Andreas' work for running a "raw" JUnit test under the harness is not
affected. This is all about getting a connection and some other basic
functionality. It was written because the existing DerbyJUnitTest need
additional methods calls before getConnection() returns a valid
connection, and because TestUtil does not have a getConnection() (but
several other getConnection(arguments) methods). We have several choices:
* Use TestUtil, maybe do some additional work on it.

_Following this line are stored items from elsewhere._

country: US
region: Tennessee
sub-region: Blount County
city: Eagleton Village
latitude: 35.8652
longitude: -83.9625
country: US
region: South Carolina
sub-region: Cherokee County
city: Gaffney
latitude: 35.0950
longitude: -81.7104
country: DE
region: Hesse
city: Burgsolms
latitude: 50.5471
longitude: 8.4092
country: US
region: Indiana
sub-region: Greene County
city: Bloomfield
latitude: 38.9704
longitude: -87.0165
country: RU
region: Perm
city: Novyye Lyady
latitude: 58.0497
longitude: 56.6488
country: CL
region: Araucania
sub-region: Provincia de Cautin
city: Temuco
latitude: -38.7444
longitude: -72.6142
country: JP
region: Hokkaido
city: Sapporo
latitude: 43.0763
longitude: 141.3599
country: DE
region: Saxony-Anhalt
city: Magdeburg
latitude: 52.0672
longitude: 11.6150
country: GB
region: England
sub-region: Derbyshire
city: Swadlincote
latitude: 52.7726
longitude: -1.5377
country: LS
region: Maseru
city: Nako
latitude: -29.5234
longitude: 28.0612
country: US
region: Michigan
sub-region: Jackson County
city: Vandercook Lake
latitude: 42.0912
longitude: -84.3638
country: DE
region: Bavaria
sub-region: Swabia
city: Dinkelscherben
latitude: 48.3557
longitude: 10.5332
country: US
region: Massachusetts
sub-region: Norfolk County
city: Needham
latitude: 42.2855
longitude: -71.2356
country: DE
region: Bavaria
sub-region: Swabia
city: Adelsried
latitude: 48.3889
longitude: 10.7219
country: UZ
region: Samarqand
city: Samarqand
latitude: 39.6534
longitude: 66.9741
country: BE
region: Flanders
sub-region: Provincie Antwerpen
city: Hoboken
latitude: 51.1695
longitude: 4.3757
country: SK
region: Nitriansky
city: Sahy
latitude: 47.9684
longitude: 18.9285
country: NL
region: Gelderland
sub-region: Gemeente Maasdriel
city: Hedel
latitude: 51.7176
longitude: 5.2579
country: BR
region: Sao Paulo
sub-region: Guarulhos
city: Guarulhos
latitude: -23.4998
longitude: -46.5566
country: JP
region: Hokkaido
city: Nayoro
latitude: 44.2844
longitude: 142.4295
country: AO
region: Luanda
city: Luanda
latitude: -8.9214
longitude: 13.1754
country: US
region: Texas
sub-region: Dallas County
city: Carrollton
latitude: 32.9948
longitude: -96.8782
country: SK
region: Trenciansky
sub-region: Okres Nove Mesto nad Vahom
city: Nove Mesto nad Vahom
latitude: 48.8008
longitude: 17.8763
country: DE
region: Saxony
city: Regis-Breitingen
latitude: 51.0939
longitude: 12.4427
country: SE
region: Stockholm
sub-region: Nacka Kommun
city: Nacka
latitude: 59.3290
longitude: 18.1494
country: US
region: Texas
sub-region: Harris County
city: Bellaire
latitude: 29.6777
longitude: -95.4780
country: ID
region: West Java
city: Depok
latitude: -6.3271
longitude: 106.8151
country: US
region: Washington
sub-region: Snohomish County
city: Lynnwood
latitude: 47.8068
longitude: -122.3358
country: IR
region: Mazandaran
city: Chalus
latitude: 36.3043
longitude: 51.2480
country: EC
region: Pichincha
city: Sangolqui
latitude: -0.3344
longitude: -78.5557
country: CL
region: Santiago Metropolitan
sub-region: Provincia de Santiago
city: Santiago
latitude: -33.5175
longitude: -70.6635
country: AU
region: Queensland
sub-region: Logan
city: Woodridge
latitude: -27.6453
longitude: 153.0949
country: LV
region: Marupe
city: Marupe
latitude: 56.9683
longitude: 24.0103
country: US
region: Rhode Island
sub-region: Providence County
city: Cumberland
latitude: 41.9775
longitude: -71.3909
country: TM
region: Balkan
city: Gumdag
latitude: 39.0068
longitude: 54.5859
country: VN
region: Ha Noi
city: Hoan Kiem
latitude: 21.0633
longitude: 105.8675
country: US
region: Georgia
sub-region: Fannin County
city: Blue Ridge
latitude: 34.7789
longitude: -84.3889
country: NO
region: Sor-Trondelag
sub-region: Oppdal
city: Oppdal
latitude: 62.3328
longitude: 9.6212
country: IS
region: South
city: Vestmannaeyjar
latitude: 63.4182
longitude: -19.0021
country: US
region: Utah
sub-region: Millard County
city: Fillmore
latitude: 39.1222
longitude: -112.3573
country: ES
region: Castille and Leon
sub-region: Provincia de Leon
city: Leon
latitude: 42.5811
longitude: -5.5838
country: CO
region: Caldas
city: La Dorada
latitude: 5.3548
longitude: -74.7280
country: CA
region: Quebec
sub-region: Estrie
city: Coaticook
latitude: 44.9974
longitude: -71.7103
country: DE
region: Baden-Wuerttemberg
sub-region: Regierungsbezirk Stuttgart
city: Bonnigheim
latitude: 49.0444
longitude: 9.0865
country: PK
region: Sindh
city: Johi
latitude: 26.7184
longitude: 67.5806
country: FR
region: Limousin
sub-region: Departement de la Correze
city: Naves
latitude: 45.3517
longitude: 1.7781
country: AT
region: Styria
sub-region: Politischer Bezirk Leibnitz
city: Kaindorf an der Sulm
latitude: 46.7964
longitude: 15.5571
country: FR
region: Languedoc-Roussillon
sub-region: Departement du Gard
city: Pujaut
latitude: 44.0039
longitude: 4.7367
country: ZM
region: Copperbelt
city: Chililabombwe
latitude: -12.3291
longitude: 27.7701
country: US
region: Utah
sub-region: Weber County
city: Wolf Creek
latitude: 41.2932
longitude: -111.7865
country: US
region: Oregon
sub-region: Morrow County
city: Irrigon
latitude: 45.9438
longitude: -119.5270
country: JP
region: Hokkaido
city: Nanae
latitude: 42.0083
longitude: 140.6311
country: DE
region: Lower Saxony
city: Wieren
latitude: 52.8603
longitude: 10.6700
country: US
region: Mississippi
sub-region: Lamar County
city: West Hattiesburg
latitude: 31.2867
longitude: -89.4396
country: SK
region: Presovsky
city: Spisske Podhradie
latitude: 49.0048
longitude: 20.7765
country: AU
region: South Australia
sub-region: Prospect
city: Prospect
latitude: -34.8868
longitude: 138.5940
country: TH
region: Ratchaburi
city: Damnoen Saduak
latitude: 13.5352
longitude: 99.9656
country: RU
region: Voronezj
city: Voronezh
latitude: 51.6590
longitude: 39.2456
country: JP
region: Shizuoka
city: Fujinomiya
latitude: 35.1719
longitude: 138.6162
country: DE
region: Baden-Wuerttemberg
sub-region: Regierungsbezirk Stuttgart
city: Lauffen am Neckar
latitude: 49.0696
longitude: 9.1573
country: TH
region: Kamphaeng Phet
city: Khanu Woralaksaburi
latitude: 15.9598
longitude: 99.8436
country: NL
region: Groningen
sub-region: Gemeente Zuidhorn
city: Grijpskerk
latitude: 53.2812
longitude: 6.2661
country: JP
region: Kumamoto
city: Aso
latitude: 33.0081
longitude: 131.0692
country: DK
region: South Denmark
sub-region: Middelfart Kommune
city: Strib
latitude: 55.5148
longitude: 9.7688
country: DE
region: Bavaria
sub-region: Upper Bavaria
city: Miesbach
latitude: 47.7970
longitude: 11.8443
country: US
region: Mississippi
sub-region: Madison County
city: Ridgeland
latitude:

* Adapt/change DerbyJUnitTest (dependencies restrict what we can change
of existing API/behavior)
* Write a new common class from scratch
So far most of the comments I have received have been regarding
implementation, which was not my primary goal. Do we all agree what we
need, but we want to do it in different ways? Or are there still someone
out there that have more fundamental issues to comment on?
I want:
BaseTestCase: a useful base TestCase which provides a TestConfiguration
object, and some logging method
BaseJDBCTestCase: extends BaseTestCase, and additionally provides
getConnection() methods.
How the getConnection() methods are implemented, is not the important
issue to me. They may be implemented by calling TestUtil or implemented
in the BaseJDBCTestCase itself. I do however think it is important to
avoid forcing testcases to call methods to clean up potential
side-effects from previous testcases.
Also, to run a TestCase as a test of type .junit, the testcase suite
must be able to run stand-alone in a standard JUnit TestRunner .
<..>
- There are a lot of defaults being setup in a hardcoded fashion in
resetState(). It would be better to have a section of static finals
at the top with all the default values so that someone looking at this
code can tell right away what they are. Actually, looking at Andreas'
TestConfiguration, that is a nice way of doing it . Having it as a
separate class also seems to be useful and more coherent.
One note here, is that it would not be possible to change the framework
with the current TestConfiguration. This would cause trouble for
exceptional cases (as the current JDBC4 testsuite) and if we want to run
useprocess=false and switch framework. Is this switching of framework
something we don't need?
I do not see that we need switching framework in general. And .junit
tests cannot be run with useprocess=false.
I think if you additionally supplied a getConnection(..) method which
takes JDBCClient parameter, you could easily write special purpose
testcases which do not use the default framework for getting the
connectiom, if that is what you need.
Also, it seems the harness uses all of "hostName", "derbyTesting.serverhost" and
"derbyTesting.clienthost". Can anyone shed some light on this?
I assume that derbyTesting.serverhost is the hostname for the derby
server, derbyTesting.clienthost is the hostname for the client.